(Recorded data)

=======

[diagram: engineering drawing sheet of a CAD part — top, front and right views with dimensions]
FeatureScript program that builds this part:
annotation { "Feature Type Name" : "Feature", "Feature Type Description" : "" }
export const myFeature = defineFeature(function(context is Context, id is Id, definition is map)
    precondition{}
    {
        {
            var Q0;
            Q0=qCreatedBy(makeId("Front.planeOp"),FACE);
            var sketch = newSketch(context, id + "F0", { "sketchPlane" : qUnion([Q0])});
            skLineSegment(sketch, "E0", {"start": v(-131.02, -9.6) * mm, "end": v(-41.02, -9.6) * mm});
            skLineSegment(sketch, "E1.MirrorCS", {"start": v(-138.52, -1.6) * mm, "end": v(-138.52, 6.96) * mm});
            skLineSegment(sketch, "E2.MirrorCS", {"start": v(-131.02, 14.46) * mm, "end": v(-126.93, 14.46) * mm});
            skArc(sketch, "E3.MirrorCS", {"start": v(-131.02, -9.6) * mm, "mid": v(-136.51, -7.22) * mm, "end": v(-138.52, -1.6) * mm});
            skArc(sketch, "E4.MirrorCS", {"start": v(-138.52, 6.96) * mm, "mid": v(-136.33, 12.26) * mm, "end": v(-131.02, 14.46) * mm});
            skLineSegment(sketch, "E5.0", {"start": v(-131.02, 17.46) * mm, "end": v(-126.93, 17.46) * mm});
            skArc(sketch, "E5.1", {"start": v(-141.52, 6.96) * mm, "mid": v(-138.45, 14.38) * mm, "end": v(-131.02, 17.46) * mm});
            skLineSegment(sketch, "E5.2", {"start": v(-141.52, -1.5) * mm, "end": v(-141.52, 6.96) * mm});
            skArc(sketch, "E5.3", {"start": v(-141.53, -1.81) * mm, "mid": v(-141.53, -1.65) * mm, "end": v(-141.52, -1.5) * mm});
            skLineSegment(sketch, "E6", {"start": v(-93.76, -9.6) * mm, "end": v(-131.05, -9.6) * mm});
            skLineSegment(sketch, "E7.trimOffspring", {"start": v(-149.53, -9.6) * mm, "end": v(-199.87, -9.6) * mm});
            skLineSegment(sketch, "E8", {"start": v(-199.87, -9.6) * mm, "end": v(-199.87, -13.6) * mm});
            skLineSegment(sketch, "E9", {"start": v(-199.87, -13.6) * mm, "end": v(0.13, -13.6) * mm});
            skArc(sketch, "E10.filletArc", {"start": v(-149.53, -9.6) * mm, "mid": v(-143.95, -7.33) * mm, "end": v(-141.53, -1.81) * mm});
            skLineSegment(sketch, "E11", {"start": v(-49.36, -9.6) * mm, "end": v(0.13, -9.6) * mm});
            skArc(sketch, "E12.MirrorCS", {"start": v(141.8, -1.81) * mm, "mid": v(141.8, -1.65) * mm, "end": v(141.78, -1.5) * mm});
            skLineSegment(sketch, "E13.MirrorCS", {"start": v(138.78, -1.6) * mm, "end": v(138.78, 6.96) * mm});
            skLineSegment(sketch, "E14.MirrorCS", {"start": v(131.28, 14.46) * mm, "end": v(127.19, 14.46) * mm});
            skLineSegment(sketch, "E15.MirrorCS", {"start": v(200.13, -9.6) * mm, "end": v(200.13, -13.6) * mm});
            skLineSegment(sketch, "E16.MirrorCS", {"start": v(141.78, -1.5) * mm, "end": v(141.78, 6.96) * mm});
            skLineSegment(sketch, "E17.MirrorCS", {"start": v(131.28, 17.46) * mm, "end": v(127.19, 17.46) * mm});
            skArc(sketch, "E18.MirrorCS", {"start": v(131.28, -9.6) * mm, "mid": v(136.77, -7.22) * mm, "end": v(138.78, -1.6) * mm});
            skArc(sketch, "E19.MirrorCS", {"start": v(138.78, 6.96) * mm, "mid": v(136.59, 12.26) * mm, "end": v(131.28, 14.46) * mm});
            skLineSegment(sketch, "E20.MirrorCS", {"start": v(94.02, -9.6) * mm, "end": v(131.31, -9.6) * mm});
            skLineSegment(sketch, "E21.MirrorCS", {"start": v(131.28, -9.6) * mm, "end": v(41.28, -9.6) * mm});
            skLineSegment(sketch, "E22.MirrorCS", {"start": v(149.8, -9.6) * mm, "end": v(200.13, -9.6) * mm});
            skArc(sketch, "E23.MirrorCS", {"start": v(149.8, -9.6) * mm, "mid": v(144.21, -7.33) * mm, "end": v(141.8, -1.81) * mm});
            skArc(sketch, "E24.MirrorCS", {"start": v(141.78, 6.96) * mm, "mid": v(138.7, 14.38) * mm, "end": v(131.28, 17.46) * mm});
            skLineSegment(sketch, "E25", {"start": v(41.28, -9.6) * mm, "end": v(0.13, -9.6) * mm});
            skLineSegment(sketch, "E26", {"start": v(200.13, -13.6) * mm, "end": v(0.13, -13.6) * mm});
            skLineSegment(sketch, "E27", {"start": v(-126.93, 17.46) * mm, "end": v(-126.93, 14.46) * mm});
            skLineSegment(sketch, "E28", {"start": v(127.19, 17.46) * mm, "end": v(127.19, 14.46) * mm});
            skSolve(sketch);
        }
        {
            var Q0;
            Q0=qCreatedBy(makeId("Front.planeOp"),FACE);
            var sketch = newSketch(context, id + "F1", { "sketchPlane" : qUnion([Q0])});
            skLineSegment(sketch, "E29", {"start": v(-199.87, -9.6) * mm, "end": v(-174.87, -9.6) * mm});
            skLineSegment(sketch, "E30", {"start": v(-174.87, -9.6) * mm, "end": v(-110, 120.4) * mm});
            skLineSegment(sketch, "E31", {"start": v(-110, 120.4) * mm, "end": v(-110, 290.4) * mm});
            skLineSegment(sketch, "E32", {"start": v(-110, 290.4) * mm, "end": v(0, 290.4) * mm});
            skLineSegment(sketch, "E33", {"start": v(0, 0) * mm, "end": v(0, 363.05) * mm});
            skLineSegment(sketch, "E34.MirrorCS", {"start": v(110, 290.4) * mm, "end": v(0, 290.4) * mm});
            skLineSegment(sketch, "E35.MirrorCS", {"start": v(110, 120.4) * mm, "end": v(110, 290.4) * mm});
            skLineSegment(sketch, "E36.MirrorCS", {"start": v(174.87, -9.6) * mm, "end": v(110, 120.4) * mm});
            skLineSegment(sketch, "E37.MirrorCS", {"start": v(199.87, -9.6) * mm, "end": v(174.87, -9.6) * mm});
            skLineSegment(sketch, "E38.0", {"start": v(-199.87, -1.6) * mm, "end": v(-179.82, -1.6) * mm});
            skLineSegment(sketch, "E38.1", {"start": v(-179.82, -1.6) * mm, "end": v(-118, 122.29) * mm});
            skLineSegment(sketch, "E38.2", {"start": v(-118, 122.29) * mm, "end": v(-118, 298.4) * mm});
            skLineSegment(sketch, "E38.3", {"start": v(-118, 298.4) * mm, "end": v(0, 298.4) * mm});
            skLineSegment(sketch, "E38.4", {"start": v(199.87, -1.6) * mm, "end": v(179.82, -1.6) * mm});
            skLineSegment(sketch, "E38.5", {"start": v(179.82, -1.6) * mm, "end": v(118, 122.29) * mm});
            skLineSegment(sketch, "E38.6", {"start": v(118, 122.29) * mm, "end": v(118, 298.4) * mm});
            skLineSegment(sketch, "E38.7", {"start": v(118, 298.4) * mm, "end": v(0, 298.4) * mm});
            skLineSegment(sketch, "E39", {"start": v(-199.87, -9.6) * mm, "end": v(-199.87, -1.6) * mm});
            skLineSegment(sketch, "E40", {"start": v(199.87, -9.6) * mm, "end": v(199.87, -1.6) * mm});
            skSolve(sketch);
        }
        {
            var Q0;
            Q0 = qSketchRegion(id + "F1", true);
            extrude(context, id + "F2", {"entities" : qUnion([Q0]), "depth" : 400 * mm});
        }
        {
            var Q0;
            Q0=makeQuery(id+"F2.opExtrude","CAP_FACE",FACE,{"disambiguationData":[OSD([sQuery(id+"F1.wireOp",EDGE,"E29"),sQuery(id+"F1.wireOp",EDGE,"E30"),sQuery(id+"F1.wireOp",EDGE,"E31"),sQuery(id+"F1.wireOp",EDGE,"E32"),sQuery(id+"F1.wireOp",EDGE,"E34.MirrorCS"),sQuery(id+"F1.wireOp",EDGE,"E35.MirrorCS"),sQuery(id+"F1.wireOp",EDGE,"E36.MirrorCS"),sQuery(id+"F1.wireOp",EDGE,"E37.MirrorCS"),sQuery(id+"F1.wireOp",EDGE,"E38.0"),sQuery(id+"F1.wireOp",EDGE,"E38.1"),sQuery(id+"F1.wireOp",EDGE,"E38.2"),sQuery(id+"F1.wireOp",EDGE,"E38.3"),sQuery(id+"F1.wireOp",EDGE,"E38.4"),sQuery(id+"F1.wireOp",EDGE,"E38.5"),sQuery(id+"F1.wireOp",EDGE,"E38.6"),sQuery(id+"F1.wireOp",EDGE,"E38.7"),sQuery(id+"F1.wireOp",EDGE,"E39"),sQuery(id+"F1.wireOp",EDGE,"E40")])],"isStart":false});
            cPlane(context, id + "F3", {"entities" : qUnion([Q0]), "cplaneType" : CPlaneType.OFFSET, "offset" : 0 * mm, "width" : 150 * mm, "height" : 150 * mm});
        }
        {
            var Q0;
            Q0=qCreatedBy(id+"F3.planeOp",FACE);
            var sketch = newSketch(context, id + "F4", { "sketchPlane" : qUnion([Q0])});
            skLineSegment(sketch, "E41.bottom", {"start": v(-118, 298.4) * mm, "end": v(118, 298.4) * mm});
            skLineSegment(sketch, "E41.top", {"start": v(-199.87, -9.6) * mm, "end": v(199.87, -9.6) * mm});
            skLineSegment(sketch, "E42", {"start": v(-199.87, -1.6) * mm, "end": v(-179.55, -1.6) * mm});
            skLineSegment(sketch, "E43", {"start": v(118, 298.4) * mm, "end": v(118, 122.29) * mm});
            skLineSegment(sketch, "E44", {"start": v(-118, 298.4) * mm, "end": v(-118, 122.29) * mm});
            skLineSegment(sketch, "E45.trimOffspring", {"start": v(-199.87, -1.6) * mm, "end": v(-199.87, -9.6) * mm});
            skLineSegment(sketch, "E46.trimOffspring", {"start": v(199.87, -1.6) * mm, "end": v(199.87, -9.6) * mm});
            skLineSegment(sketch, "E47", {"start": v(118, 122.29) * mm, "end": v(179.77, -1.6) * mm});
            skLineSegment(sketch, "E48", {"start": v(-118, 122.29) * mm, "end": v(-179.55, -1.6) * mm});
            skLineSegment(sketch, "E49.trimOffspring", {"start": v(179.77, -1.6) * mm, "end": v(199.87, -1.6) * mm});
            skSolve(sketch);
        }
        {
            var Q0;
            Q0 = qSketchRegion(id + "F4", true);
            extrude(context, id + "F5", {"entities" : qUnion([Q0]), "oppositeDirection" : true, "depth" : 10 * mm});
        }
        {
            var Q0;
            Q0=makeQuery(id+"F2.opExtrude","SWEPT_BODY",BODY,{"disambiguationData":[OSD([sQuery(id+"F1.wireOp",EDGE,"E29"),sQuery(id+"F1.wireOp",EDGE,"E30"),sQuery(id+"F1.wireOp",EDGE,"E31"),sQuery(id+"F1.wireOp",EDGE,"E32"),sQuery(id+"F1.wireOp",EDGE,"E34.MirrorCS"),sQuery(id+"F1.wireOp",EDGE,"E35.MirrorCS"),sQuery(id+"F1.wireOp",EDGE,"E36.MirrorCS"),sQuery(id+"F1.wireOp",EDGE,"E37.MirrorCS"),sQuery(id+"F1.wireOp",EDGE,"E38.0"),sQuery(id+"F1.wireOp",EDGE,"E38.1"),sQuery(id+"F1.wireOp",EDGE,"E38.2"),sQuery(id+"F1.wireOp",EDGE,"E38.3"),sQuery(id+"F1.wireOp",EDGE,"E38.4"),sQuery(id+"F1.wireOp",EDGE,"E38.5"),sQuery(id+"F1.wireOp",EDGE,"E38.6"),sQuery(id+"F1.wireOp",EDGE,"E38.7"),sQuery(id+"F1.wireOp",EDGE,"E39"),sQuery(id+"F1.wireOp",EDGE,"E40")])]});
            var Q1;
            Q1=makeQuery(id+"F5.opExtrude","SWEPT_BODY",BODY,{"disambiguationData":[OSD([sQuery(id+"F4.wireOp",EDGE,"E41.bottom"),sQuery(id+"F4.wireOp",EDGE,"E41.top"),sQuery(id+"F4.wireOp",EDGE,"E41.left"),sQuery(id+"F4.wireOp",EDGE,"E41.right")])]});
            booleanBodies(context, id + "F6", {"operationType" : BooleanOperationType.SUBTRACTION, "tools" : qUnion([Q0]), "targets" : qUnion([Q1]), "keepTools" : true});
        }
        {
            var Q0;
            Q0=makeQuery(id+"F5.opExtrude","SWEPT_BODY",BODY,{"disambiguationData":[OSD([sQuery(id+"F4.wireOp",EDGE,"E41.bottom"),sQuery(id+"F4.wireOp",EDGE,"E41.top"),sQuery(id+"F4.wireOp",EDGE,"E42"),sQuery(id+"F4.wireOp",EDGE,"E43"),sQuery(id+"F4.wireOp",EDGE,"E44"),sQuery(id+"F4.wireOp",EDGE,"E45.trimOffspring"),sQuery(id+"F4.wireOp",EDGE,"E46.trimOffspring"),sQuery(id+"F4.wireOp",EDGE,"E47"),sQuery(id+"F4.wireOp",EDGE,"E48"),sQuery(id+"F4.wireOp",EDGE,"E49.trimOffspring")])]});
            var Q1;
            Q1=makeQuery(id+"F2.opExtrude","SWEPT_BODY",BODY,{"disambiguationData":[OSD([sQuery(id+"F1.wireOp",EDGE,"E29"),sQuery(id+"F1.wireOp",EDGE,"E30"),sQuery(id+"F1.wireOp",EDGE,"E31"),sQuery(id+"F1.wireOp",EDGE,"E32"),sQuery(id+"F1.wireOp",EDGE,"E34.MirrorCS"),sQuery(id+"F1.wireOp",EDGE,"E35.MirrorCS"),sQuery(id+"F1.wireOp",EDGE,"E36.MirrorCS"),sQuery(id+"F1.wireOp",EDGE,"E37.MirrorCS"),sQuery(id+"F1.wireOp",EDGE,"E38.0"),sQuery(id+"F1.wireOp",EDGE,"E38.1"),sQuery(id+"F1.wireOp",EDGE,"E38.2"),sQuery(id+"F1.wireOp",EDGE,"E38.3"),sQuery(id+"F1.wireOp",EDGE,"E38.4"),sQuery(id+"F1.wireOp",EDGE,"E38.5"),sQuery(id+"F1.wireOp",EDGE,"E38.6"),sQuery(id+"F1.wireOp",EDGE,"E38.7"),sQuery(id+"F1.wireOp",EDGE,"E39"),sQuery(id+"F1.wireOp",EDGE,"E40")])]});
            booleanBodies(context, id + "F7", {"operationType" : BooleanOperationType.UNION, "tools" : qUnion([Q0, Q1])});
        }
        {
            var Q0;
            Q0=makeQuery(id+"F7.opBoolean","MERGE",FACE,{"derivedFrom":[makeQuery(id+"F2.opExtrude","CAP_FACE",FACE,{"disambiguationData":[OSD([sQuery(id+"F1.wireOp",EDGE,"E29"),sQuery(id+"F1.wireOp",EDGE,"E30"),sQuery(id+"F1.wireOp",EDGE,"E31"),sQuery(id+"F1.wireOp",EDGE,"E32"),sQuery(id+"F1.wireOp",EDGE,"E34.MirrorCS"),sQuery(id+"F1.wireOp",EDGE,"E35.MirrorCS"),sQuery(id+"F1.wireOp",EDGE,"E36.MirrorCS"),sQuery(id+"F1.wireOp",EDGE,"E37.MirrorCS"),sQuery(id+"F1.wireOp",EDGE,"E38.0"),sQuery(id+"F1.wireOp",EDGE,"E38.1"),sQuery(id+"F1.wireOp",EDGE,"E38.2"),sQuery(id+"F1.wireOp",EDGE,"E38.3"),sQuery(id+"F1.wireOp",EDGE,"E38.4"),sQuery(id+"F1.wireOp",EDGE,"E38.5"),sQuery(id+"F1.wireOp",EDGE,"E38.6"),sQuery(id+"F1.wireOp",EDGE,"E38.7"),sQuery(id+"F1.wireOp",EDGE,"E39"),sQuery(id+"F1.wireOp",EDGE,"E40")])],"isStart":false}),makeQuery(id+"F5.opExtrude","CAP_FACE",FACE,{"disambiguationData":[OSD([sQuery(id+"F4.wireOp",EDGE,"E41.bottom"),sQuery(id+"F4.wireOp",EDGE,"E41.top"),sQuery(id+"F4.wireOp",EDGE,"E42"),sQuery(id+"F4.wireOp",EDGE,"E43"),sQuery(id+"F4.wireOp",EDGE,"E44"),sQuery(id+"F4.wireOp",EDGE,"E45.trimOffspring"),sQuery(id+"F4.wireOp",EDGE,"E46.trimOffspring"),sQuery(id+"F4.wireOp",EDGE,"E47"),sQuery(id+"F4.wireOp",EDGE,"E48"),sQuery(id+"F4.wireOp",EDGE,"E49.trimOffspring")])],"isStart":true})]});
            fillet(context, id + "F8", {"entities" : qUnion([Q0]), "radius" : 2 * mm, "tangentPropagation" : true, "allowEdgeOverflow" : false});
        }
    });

=======

§ **WHAT THIS TASK INVOLVES**:
Please repeat the records word for word, from their first line through the line that contains "v(-143.95, -7.33) *", including both ends.

§ **CORRECT ANSWER**:
[diagram: engineering drawing sheet of a CAD part — top, front and right views with dimensions]
FeatureScript program that builds this part:
annotation { "Feature Type Name" : "Feature", "Feature Type Description" : "" }
export const myFeature = defineFeature(function(context is Context, id is Id, definition is map)
    precondition{}
    {
        {
            var Q0;
            Q0=qCreatedBy(makeId("Front.planeOp"),FACE);
            var sketch = newSketch(context, id + "F0", { "sketchPlane" : qUnion([Q0])});
            skLineSegment(sketch, "E0", {"start": v(-131.02, -9.6) * mm, "end": v(-41.02, -9.6) * mm});
            skLineSegment(sketch, "E1.MirrorCS", {"start": v(-138.52, -1.6) * mm, "end": v(-138.52, 6.96) * mm});
            skLineSegment(sketch, "E2.MirrorCS", {"start": v(-131.02, 14.46) * mm, "end": v(-126.93, 14.46) * mm});
            skArc(sketch, "E3.MirrorCS", {"start": v(-131.02, -9.6) * mm, "mid": v(-136.51, -7.22) * mm, "end": v(-138.52, -1.6) * mm});
            skArc(sketch, "E4.MirrorCS", {"start": v(-138.52, 6.96) * mm, "mid": v(-136.33, 12.26) * mm, "end": v(-131.02, 14.46) * mm});
            skLineSegment(sketch, "E5.0", {"start": v(-131.02, 17.46) * mm, "end": v(-126.93, 17.46) * mm});
            skArc(sketch, "E5.1", {"start": v(-141.52, 6.96) * mm, "mid": v(-138.45, 14.38) * mm, "end": v(-131.02, 17.46) * mm});
            skLineSegment(sketch, "E5.2", {"start": v(-141.52, -1.5) * mm, "end": v(-141.52, 6.96) * mm});
            skArc(sketch, "E5.3", {"start": v(-141.53, -1.81) * mm, "mid": v(-141.53, -1.65) * mm, "end": v(-141.52, -1.5) * mm});
            skLineSegment(sketch, "E6", {"start": v(-93.76, -9.6) * mm, "end": v(-131.05, -9.6) * mm});
            skLineSegment(sketch, "E7.trimOffspring", {"start": v(-149.53, -9.6) * mm, "end": v(-199.87, -9.6) * mm});
            skLineSegment(sketch, "E8", {"start": v(-199.87, -9.6) * mm, "end": v(-199.87, -13.6) * mm});
            skLineSegment(sketch, "E9", {"start": v(-199.87, -13.6) * mm, "end": v(0.13, -13.6) * mm});
            skArc(sketch, "E10.filletArc", {"start": v(-149.53, -9.6) * mm, "mid": v(-143.95, -7.33) * mm, "end": v(-141.53, -1.81) * mm});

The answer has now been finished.